USDC, the second-largest stablecoin in the world, saw price swings in March after issuer Circle announced it was holding cash in the then-ailing Silicon Valley Bank.
Tether (USDT), the largest stablecoin in the world by market value, has gained dominance as market balances have fallen, while USDC and BUSD have last ground.
Reasons For Not Choosing Stablecoins
Over the past three years, investors have increasingly favored stablecoins to fund cryptocurrency purchases as they help circumvent the price volatility associated with other tokens.
The decline in the stablecoin balance, coinciding with the rise in bitcoin prices, suggests that the rotation of money from stablecoins to BTC was the main reason behind the cryptocurrency’s 70% increase this year. The market has yet to see the inflow of fresh money.
Last year, investors threw their money into stablecoins as the Federal Reserve’s aggressive cycle of rate hikes to control inflation increased the appeal of the US dollar (USD) and its counterparts.
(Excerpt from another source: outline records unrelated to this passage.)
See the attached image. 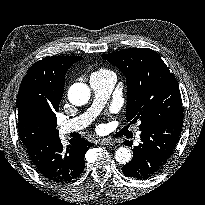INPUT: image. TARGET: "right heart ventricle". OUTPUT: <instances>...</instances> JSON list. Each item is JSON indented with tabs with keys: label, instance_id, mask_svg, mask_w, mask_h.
Segmentation results:
<instances>
[{
	"label": "right heart ventricle",
	"instance_id": "obj_1",
	"mask_svg": "<svg viewBox=\"0 0 205 205\" xmlns=\"http://www.w3.org/2000/svg\"><path fill=\"white\" fill-rule=\"evenodd\" d=\"M98 72H107V70H99L96 73H98Z\"/></svg>",
	"mask_w": 205,
	"mask_h": 205
}]
</instances>
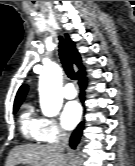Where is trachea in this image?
Returning a JSON list of instances; mask_svg holds the SVG:
<instances>
[{
	"label": "trachea",
	"instance_id": "3493384b",
	"mask_svg": "<svg viewBox=\"0 0 135 166\" xmlns=\"http://www.w3.org/2000/svg\"><path fill=\"white\" fill-rule=\"evenodd\" d=\"M59 56H60L61 63L63 65V68H64L67 76L70 79L75 80L76 74H75L74 69H73V64H72L71 58H70L68 51L65 47L63 39L60 36H59Z\"/></svg>",
	"mask_w": 135,
	"mask_h": 166
}]
</instances>
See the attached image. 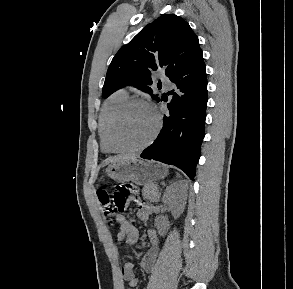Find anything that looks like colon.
<instances>
[{"instance_id":"colon-1","label":"colon","mask_w":293,"mask_h":289,"mask_svg":"<svg viewBox=\"0 0 293 289\" xmlns=\"http://www.w3.org/2000/svg\"><path fill=\"white\" fill-rule=\"evenodd\" d=\"M136 188L132 184H120L113 193H108L104 189L97 191L102 213L112 219L117 213L126 209L128 203L132 200ZM136 204L138 202L136 201Z\"/></svg>"}]
</instances>
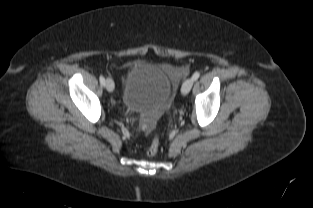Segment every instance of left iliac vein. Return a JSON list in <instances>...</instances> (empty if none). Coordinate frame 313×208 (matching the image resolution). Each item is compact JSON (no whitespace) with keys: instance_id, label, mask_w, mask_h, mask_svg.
<instances>
[{"instance_id":"1","label":"left iliac vein","mask_w":313,"mask_h":208,"mask_svg":"<svg viewBox=\"0 0 313 208\" xmlns=\"http://www.w3.org/2000/svg\"><path fill=\"white\" fill-rule=\"evenodd\" d=\"M194 80L192 78L186 79L181 87V93L187 95L193 86Z\"/></svg>"}]
</instances>
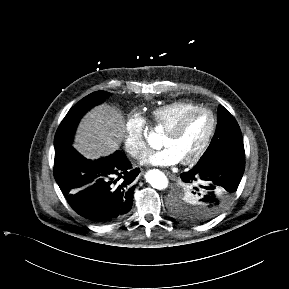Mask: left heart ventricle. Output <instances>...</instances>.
I'll use <instances>...</instances> for the list:
<instances>
[{
	"label": "left heart ventricle",
	"instance_id": "obj_1",
	"mask_svg": "<svg viewBox=\"0 0 289 289\" xmlns=\"http://www.w3.org/2000/svg\"><path fill=\"white\" fill-rule=\"evenodd\" d=\"M212 125L210 115L198 113L192 116L177 136L164 135L162 145L175 151L181 160L190 157L204 142Z\"/></svg>",
	"mask_w": 289,
	"mask_h": 289
}]
</instances>
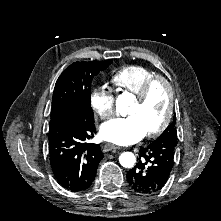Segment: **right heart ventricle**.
Instances as JSON below:
<instances>
[{
	"label": "right heart ventricle",
	"mask_w": 221,
	"mask_h": 221,
	"mask_svg": "<svg viewBox=\"0 0 221 221\" xmlns=\"http://www.w3.org/2000/svg\"><path fill=\"white\" fill-rule=\"evenodd\" d=\"M158 75L148 67L128 65L115 71L109 81L117 92L137 95L147 80Z\"/></svg>",
	"instance_id": "obj_1"
}]
</instances>
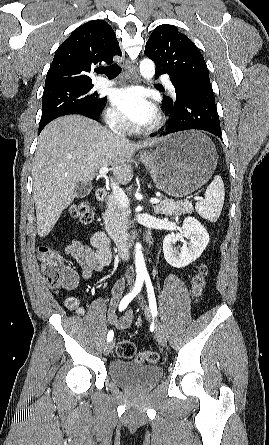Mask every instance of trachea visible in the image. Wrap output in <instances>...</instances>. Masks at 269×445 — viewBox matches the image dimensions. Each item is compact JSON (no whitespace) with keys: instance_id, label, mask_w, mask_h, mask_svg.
<instances>
[{"instance_id":"obj_1","label":"trachea","mask_w":269,"mask_h":445,"mask_svg":"<svg viewBox=\"0 0 269 445\" xmlns=\"http://www.w3.org/2000/svg\"><path fill=\"white\" fill-rule=\"evenodd\" d=\"M121 70L120 66L113 64L109 67L99 69L98 72L105 74L109 78H115L120 74Z\"/></svg>"}]
</instances>
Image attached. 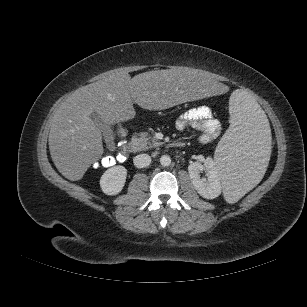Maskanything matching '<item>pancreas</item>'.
I'll list each match as a JSON object with an SVG mask.
<instances>
[{
  "label": "pancreas",
  "mask_w": 307,
  "mask_h": 307,
  "mask_svg": "<svg viewBox=\"0 0 307 307\" xmlns=\"http://www.w3.org/2000/svg\"><path fill=\"white\" fill-rule=\"evenodd\" d=\"M131 144L135 151H144L149 148H155L161 145L155 136H152L147 132H142L138 135H134L132 137Z\"/></svg>",
  "instance_id": "1"
}]
</instances>
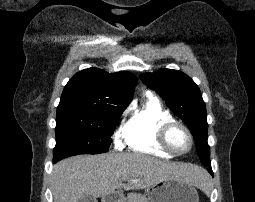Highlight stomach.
Listing matches in <instances>:
<instances>
[{
	"label": "stomach",
	"instance_id": "1",
	"mask_svg": "<svg viewBox=\"0 0 255 202\" xmlns=\"http://www.w3.org/2000/svg\"><path fill=\"white\" fill-rule=\"evenodd\" d=\"M148 202H199L193 185L180 179H165L146 191ZM116 202H125L120 196Z\"/></svg>",
	"mask_w": 255,
	"mask_h": 202
}]
</instances>
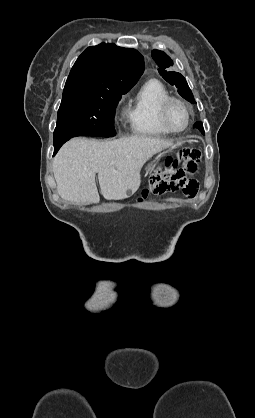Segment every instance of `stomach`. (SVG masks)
I'll return each mask as SVG.
<instances>
[{
	"instance_id": "1",
	"label": "stomach",
	"mask_w": 255,
	"mask_h": 418,
	"mask_svg": "<svg viewBox=\"0 0 255 418\" xmlns=\"http://www.w3.org/2000/svg\"><path fill=\"white\" fill-rule=\"evenodd\" d=\"M154 168L153 164H150L147 168H146V173L148 174L149 172H151Z\"/></svg>"
}]
</instances>
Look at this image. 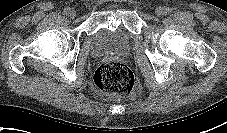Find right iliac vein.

However, the incentive to hold the USD has faded since last year in hopes of renewed shrinking liquidity.
“In terms of assets, stablecoin balances on [centralized] CeFi exchanges continue to decline, and little additional new capital is entering the ecosystem,” SignalPlus, a technology company focused on democratizing crypto options, announced in its daily market report.
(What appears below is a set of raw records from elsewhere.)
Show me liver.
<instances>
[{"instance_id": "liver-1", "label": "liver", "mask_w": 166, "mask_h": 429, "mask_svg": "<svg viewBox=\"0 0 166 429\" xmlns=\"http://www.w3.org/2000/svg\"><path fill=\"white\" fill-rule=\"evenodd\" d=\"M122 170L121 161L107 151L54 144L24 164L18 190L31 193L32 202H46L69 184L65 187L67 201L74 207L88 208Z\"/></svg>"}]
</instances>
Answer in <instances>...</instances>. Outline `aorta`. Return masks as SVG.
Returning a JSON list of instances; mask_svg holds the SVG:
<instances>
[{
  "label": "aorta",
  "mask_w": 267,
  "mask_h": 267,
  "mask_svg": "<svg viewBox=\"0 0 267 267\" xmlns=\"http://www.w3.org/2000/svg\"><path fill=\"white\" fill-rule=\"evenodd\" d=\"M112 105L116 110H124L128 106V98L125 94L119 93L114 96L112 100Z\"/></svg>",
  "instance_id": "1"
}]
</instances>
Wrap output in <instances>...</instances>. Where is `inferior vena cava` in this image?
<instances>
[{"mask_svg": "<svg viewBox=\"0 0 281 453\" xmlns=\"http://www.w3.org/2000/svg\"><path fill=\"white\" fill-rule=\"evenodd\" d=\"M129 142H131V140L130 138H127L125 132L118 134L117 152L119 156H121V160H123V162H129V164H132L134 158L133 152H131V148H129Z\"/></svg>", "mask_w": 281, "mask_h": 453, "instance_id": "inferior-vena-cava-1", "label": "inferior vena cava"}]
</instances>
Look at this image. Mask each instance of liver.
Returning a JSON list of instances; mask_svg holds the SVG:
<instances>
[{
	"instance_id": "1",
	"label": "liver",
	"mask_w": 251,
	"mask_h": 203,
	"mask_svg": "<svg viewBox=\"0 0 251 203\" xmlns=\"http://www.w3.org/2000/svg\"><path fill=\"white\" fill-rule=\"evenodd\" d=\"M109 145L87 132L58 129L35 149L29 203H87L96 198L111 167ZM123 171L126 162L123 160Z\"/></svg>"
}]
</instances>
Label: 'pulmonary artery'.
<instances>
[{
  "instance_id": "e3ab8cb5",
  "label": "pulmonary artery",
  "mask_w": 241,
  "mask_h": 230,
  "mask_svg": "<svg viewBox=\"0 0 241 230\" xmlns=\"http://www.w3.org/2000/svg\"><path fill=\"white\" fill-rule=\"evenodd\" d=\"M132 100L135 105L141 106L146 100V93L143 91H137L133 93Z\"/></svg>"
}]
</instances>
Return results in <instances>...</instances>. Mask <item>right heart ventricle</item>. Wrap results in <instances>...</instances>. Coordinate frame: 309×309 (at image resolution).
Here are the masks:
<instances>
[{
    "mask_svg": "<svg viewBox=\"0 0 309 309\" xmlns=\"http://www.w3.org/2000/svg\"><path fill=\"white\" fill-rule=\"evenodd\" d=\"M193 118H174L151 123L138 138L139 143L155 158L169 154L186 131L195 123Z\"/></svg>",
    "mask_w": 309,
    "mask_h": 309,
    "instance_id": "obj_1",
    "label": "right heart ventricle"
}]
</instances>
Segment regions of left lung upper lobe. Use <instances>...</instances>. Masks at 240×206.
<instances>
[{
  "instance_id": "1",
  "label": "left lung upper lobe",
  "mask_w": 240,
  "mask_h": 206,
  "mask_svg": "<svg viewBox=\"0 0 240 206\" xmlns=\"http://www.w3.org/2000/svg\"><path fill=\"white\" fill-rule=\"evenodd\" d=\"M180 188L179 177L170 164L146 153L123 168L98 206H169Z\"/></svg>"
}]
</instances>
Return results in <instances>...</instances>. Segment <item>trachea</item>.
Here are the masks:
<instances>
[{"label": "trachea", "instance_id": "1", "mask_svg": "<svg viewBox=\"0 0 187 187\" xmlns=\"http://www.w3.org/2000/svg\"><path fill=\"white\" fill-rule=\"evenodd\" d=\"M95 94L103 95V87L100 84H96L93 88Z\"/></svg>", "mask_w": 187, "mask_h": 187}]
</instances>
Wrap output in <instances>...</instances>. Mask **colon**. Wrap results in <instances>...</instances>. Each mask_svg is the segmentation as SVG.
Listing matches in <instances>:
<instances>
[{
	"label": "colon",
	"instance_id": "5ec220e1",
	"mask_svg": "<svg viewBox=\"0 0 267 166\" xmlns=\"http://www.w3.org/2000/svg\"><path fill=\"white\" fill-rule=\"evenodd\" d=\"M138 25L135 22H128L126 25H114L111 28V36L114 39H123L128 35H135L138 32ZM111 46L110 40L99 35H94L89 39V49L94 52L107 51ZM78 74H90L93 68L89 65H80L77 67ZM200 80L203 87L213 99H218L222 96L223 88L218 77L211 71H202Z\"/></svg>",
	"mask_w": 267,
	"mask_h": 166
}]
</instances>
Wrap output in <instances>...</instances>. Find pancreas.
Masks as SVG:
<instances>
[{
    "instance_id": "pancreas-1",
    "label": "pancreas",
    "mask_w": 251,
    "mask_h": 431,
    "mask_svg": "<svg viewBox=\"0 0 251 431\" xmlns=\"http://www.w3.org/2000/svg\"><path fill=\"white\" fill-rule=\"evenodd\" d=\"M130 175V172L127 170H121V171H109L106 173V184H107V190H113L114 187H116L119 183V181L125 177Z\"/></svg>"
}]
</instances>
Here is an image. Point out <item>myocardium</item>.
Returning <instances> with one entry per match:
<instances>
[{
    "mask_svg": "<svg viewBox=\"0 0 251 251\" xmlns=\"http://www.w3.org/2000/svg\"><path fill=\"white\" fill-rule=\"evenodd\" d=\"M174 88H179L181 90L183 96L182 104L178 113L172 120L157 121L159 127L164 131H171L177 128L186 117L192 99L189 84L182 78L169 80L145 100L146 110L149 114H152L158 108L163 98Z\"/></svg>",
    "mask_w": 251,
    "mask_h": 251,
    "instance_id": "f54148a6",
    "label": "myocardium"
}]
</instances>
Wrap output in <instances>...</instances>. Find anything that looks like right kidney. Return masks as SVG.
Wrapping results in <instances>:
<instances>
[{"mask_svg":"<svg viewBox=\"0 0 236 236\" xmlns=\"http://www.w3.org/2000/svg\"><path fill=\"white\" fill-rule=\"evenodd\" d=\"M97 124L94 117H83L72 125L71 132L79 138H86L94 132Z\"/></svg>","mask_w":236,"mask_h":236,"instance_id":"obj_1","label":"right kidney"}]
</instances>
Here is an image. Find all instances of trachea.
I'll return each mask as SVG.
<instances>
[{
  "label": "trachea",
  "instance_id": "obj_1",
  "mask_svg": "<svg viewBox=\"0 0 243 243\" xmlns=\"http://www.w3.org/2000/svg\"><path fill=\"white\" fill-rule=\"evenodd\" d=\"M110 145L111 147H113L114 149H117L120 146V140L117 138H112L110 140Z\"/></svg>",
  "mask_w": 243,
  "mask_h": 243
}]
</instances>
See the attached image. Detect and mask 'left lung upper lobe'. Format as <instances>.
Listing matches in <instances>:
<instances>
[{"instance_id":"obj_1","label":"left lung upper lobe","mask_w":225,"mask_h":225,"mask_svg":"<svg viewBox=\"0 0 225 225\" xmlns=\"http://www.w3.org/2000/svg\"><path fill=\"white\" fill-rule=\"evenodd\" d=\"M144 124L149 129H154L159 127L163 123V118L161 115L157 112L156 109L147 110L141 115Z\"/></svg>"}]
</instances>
Furthermore, user actions on GameFi/DeFi [non-fungible tokens] remain depressed regardless of the recovery in the spot price, reinforcing our cautious view on cryptocurrency prices in the future.
PEPE, the brand derived from the “Pepe the frog” meme, has reached a market cap of $502 million after climbing 2,100% since its release last month. PEPE has around 75,000 multi-wallet holders, neglecting centralized exchanges holding more than $5 million worth of tokens.